Successful stock market indicator warns of trouble ahead!!! (yada, yada)

As the accompanying article spells out, the Value Line Manager’s Appreciation Potential statistic is now 20%. This suggests that the stock market is more overvalued than it has been since 1969.

Read the article here.

The Value Line Appreciation Statistic has been giving off overvaluation signals since 2013. It’s been screaming of imminent disaster since 2015. THIS IS WHY we have been so conservatively allocated. Yet, in hindsight, our allocations have been too conservative because not even the VLMAP can beat central bank stimulus.

As the article indicates, the VLMAP statistic has also been accurate in the long term.
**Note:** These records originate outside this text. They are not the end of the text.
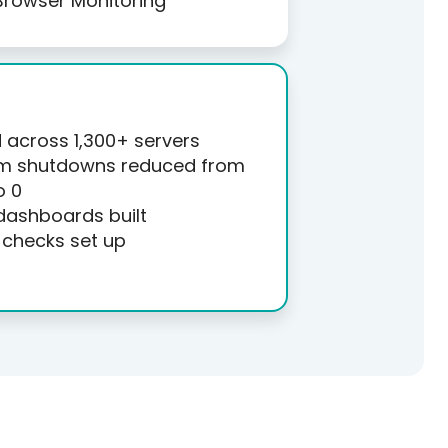
Browser Monitoring
across 1,300+ servers
m shutdowns reduced from
o 0
dashboards built
checks set up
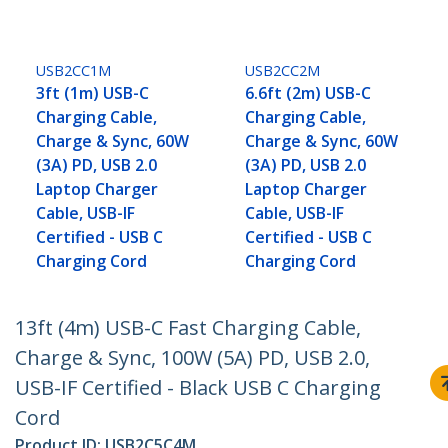
USB2CC1M
USB2CC2M
3ft (1m) USB-C
6.6ft (2m) USB-C
Charging Cable,
Charging Cable,
Charge & Sync, 60W
Charge & Sync, 60W
(3A) PD, USB 2.0
(3A) PD, USB 2.0
Laptop Charger
Laptop Charger
Cable, USB-IF
Cable, USB-IF
Certified - USB C
Certified - USB C
Charging Cord
Charging Cord
13ft (4m) USB-C Fast Charging Cable,
Charge & Sync, 100W (5A) PD, USB 2.0,
USB-IF Certified - Black USB C Charging
Cord
Product ID:
USB2C5C4M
In my 2012 book, “Dollars and Common Sense: Taking Charge of Your Investments in the Tumultuous 21st Century”, I wrote on page 166:


  1. The Value Line Estimated Median Appreciation Potential statistic is BELOW 50%.
  2. The Price/Earnings ratio for the S&P 500 or its proxy index mutual funds is OVER 20.
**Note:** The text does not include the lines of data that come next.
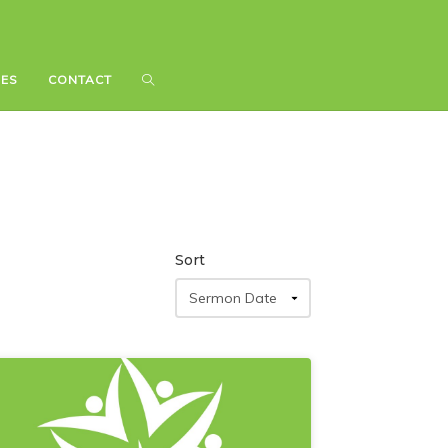
IES
IES
CONTACT
CONTACT
Sort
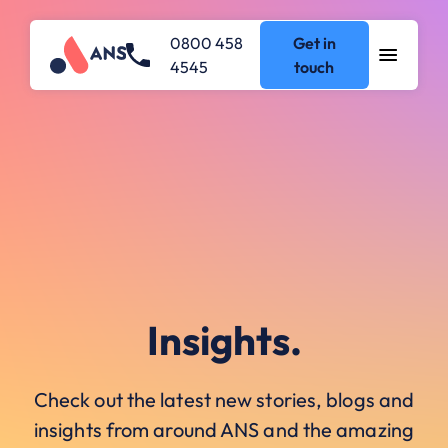
0800 458
Get in
4545
touch
Insights.
Check out the latest new stories, blogs and
insights from around ANS and the amazing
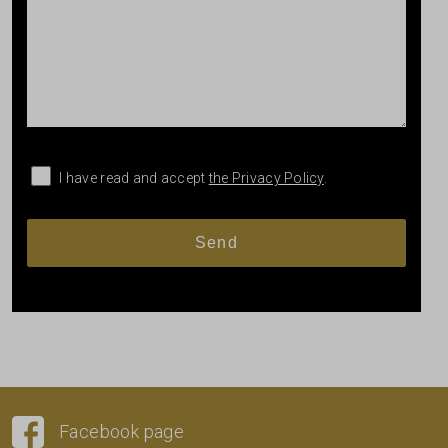
I have read and accept
the Privacy Policy
.
Facebook page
Move back to the next-lowest risk level in your portfolio allocation, and adjust your portfolio accordingly.”

The Price/Earnings ratio for the S&P 500 is now 22.85.

Classically, this suggests a rather large downturn is ahead. But the VLMAP and the P/E statistics also hinted at downturns in 2013, 2014, 2015, 2016, and 2017, albeit not as extremely as they are now. Central banks won the day, and now investors are convinced that they will always save us. Always. But what if investors’ expectations are wrong?

If, like the proverbial broken clock which is right twice a day, we DO experience a substantial correction in the financial markets, then we are poised to take advantage. If stocks are worth owning for their wealth-creating power now, then the same will be true when they are cheaper. Patience. Our portfolios are already relatively safely allocated.